StatsCan found that northern Saskatchewan suffered the highest crime rate of all northern regions in 2013, with 54,978 incidents per 100,000.
The Northwest Territories came second in 2013 with 45,763 incidents per 100,00, Nunavut third with 32,345 per 100,000, and northern Manitoba fourth with 31,225 per 100,000.
The study, however, does not provide a clear definition of “Provincial North,” the term they use to represent the northern regions of the provinces.
For example, the line they use to delineate “Northern Ontario” from “Southern Ontario” appears to follow a line that runs from the Ottawa Valley town of Pembroke to Gravenhurst, just north of Toronto.
That means many large towns and cities, such as North Bay, Sudbury and Sault Ste. Marie, are included in their numbers for the Ontario provincial North.
And “northern Quebec” is delineated by a line that puts big towns like Saguenay, Val d’Or and Rouyn-Noranda into that province’s “provincial North,” as well as the Lower North Shore.
For that reason, crime rates for Nunavik and the James Bay Cree territory appear to be lumped in with a vast swathe of more southerly communities that StatsCan deems to be part of the North.

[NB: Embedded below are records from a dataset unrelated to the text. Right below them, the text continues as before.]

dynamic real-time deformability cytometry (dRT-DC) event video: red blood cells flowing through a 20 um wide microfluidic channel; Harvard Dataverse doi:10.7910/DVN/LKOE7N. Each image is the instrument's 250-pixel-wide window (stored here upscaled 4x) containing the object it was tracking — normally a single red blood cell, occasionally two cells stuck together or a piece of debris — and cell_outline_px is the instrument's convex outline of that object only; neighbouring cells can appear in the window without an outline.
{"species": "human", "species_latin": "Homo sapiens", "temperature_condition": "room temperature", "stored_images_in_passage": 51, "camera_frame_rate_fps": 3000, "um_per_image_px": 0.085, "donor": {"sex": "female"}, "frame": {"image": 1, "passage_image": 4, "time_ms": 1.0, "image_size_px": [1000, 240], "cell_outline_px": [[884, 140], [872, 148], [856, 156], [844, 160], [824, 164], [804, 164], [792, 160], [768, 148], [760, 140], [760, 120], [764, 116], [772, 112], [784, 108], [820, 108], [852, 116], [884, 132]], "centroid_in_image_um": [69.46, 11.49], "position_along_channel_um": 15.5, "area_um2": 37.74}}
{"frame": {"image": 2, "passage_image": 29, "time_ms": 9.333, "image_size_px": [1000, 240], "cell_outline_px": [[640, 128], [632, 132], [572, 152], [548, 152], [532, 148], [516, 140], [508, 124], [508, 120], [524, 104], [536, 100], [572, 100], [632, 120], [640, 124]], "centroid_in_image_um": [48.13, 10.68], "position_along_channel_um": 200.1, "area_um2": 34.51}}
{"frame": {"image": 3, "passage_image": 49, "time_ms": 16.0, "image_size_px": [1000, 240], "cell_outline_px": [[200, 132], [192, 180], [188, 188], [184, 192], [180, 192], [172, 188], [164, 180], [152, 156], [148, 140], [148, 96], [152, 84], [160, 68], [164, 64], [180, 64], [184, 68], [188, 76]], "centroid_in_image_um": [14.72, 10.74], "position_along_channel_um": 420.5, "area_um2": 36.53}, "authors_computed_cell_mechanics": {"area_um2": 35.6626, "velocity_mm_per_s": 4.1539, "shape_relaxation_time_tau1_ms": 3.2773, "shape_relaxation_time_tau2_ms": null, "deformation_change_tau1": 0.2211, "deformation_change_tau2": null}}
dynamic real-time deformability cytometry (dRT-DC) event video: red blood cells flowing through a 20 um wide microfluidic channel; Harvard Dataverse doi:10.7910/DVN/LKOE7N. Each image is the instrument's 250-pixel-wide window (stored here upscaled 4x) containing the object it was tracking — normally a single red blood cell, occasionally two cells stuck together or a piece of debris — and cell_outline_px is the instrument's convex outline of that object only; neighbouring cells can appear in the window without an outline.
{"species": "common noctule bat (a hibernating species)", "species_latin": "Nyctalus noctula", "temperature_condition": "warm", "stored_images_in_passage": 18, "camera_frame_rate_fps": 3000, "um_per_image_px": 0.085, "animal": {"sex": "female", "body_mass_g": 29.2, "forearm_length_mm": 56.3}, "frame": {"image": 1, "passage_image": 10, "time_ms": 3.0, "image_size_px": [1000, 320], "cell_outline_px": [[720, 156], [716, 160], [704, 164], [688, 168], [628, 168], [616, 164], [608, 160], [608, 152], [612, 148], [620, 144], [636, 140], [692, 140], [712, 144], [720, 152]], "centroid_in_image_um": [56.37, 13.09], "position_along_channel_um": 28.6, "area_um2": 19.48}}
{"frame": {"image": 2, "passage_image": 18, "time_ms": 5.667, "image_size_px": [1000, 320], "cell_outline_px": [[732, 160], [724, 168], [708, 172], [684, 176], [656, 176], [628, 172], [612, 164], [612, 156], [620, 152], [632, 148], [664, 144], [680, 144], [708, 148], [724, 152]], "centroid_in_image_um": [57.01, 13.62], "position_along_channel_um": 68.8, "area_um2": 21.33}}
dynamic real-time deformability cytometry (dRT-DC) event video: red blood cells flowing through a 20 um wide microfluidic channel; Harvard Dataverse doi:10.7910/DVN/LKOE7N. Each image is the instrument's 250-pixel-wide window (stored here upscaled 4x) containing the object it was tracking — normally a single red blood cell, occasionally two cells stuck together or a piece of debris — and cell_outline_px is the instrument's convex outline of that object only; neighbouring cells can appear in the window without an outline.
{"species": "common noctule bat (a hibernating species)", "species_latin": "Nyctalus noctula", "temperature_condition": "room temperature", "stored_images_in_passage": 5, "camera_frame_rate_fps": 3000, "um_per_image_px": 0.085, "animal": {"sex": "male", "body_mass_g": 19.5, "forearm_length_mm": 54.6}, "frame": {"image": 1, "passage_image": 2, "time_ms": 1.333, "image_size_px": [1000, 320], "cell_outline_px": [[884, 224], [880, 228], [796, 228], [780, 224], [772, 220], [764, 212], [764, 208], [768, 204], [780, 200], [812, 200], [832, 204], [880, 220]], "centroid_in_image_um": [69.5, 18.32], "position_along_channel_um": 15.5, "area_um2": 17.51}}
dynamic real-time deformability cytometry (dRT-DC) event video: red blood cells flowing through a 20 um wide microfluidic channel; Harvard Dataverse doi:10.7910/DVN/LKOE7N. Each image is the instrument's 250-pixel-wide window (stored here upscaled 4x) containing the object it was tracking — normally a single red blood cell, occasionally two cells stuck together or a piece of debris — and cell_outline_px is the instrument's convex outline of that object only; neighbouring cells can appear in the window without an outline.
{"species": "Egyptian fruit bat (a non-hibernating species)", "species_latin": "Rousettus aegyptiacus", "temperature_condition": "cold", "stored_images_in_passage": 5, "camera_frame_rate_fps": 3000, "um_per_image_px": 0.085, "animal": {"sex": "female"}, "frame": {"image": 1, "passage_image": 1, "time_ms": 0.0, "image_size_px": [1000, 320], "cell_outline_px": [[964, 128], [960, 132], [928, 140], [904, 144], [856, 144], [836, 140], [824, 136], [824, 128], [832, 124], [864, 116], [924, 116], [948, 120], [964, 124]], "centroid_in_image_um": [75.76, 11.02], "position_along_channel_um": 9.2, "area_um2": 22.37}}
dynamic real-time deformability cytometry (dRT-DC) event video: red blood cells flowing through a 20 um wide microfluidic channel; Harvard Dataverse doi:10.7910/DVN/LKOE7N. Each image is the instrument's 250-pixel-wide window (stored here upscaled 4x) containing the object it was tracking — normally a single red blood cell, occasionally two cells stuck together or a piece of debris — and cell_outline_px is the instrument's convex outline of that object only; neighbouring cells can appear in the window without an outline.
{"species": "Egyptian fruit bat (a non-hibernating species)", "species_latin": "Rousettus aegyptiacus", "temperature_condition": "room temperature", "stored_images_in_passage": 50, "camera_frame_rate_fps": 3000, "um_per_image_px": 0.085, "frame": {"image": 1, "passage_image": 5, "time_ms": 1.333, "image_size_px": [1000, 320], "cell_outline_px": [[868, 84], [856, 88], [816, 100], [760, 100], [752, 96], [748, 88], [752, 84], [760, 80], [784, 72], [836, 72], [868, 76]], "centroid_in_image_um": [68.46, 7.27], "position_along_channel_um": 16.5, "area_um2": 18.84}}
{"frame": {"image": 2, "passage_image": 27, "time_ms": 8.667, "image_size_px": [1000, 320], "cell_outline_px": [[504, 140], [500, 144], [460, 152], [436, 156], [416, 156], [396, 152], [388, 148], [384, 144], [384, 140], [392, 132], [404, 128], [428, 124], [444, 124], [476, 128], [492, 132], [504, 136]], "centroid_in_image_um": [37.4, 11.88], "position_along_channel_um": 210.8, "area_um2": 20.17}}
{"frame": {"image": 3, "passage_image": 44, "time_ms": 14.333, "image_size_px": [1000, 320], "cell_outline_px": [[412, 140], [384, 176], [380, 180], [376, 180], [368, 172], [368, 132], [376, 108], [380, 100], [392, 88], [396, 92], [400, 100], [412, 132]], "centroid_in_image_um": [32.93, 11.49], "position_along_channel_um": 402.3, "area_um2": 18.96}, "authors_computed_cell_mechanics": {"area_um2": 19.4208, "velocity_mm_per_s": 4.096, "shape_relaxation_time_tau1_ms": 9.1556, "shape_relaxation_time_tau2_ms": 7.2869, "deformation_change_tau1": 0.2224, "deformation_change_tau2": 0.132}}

Nunavik statistics that the Kativik Regional Police Force presented to the Kativik Regional Government council in 2013, the year covered by the StatsCan survey, showed that incidents of violent crime are increasing.
But that Nunavik-specific blip is not reflected in StatsCan’s numbers for “Northern Quebec,” which, along with “Northern Ontario,” reported “relatively low crime rates.”
Overall, the report found that rates of violent offences among adults aged 19 to 54 were “significantly greater” in the North compared with the South.
Adult rates of violent crime were nine times higher than the South in the three territories and about three times higher in the provincial North.
The report also found that a large proportion of adults aged 25 and older in the North were involved in offences that are usually attributed to youth in the South.
“For example, mischief, a crime frequently perpetrated by youth and young adults (under age 25) in the South, was more likely to be perpetrated by adults (over the age of 25) in the Provincial North and territories,” the report said.